**JOB**. Find every line in the data that contains the word "significance". Return each of those lines.

START DATASET EXTRACT

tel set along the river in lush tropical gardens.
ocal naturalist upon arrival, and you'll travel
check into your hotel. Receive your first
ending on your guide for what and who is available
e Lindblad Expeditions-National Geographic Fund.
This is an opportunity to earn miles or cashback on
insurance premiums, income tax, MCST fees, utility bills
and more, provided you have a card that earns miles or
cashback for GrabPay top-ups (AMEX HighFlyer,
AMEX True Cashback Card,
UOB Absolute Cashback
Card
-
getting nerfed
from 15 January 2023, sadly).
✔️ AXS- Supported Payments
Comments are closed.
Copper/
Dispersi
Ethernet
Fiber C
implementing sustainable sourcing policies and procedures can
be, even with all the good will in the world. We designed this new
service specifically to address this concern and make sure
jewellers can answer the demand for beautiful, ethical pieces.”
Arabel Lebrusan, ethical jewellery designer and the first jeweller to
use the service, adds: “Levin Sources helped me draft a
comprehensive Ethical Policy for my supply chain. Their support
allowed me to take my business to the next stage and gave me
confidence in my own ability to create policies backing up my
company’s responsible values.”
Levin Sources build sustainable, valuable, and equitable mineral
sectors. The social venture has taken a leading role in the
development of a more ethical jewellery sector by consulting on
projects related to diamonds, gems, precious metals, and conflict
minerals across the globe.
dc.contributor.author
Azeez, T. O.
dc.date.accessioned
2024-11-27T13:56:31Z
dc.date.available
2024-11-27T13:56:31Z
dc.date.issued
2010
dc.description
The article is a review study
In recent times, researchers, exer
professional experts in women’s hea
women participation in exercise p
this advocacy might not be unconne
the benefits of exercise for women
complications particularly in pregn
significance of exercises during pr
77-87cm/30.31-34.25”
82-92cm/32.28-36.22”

END DATASET EXTRACT
START DATASET EXTRACT

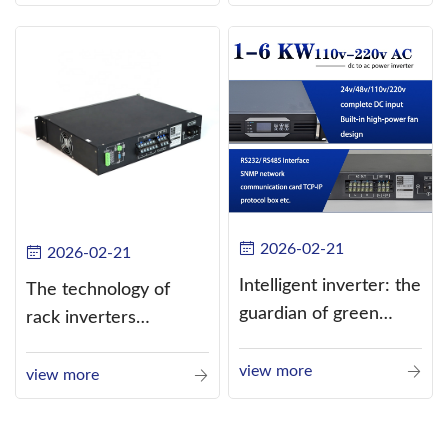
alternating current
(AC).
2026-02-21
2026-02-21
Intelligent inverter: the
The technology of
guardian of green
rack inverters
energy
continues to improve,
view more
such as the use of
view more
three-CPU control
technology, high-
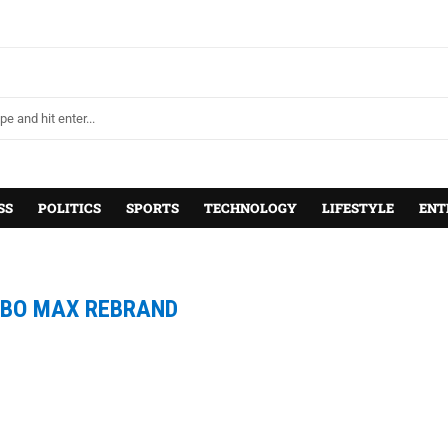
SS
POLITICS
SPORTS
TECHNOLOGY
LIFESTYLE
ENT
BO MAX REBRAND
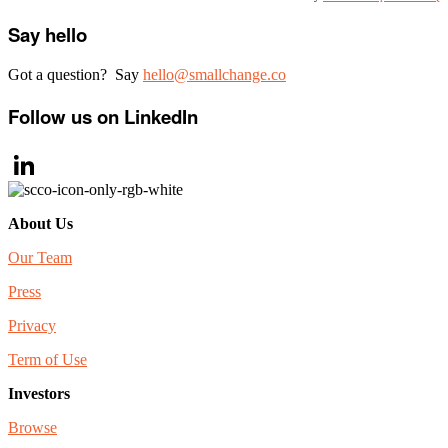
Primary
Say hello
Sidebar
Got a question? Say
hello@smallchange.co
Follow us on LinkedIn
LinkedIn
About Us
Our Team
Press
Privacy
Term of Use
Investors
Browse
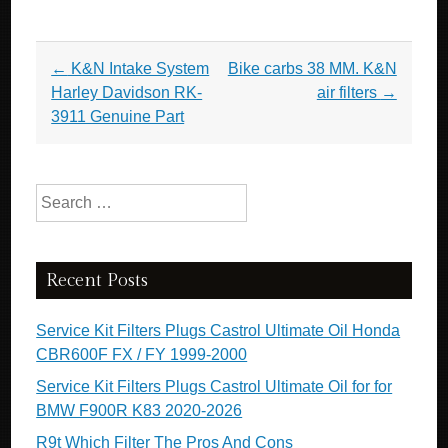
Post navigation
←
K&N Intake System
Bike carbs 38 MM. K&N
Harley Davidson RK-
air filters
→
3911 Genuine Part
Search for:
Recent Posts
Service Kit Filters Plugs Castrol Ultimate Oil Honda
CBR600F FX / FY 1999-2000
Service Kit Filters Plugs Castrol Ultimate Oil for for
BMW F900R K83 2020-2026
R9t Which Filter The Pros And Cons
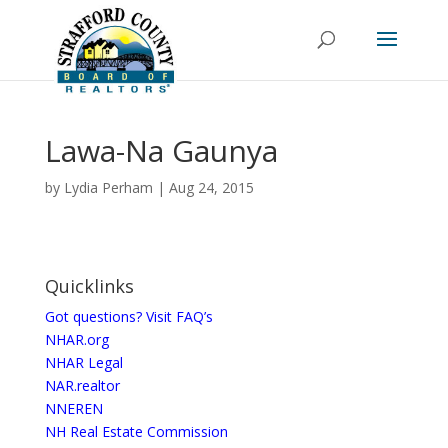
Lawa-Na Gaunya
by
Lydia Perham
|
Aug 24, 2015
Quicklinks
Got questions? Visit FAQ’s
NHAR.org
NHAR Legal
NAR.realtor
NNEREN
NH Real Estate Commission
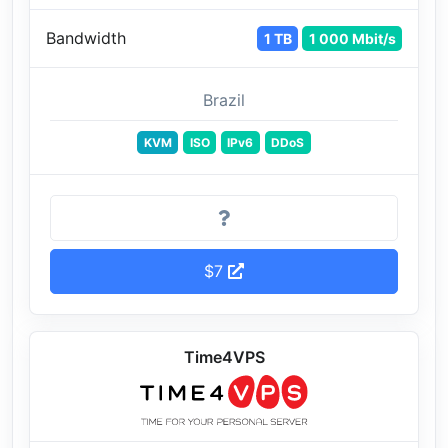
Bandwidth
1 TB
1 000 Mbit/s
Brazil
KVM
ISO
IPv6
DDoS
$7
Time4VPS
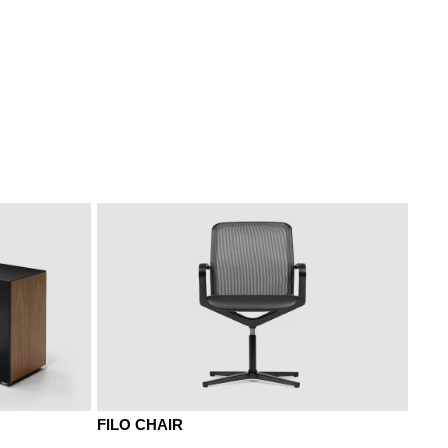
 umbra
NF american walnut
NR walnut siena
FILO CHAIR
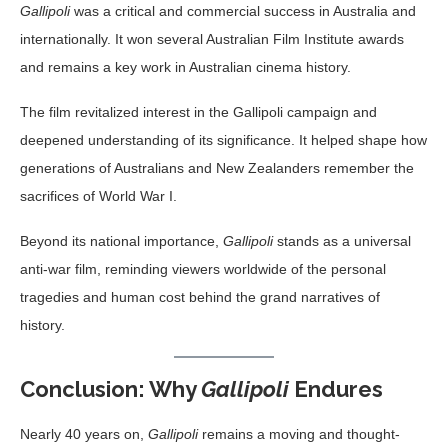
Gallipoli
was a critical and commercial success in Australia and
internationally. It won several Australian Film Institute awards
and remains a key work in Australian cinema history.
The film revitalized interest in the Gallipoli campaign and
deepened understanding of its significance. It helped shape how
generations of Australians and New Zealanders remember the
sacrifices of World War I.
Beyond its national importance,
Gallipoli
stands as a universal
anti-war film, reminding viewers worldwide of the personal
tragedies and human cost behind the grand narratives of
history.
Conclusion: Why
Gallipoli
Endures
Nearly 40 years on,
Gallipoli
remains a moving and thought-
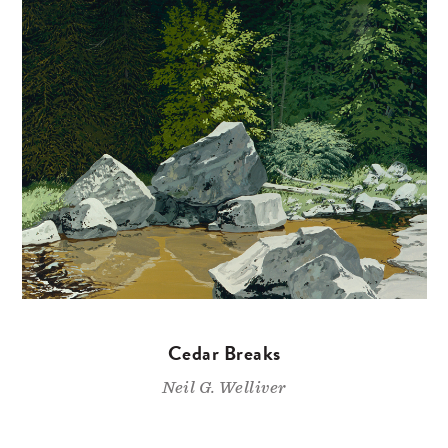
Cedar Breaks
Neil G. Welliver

END DATASET EXTRACT
START DATASET EXTRACT

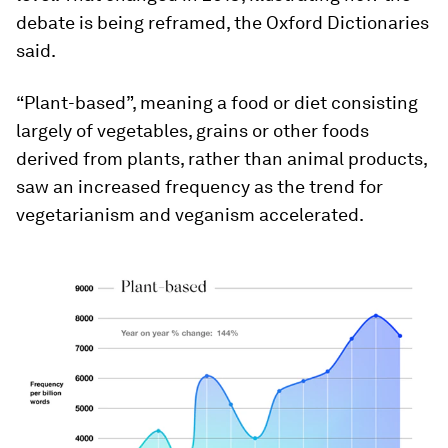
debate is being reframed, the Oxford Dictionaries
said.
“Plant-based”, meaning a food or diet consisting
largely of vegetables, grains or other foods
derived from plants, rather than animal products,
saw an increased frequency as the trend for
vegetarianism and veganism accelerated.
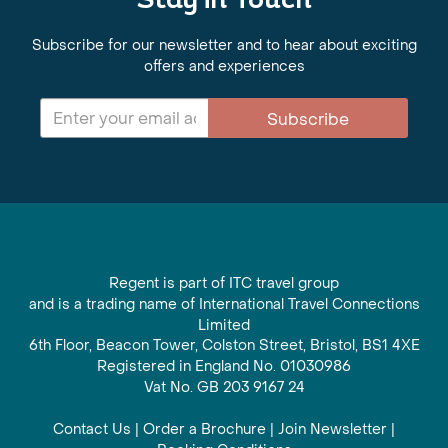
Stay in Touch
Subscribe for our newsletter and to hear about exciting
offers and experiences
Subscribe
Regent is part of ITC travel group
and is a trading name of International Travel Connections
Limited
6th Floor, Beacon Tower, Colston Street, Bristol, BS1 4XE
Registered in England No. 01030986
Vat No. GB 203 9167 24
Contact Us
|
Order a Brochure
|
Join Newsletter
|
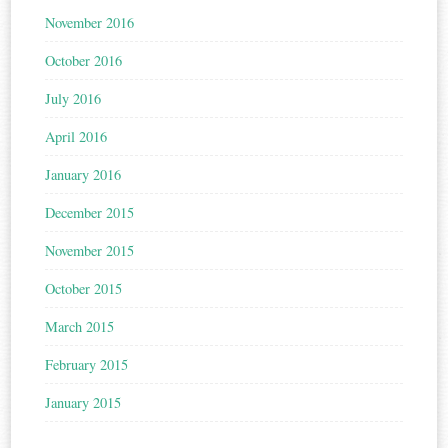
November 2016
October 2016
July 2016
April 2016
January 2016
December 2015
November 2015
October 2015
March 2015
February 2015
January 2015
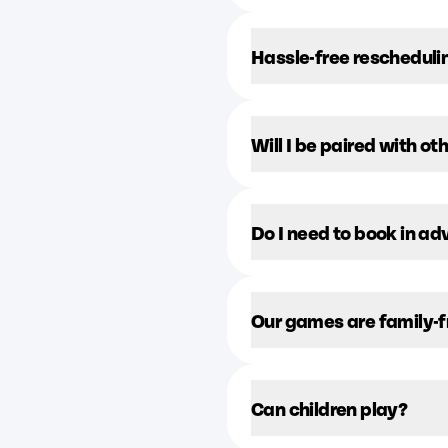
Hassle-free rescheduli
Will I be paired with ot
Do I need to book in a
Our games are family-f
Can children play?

END DATASET EXTRACT

**TASK RESPONSE**.
significance of exercises during pr
deepened understanding of its significance. It helped shape how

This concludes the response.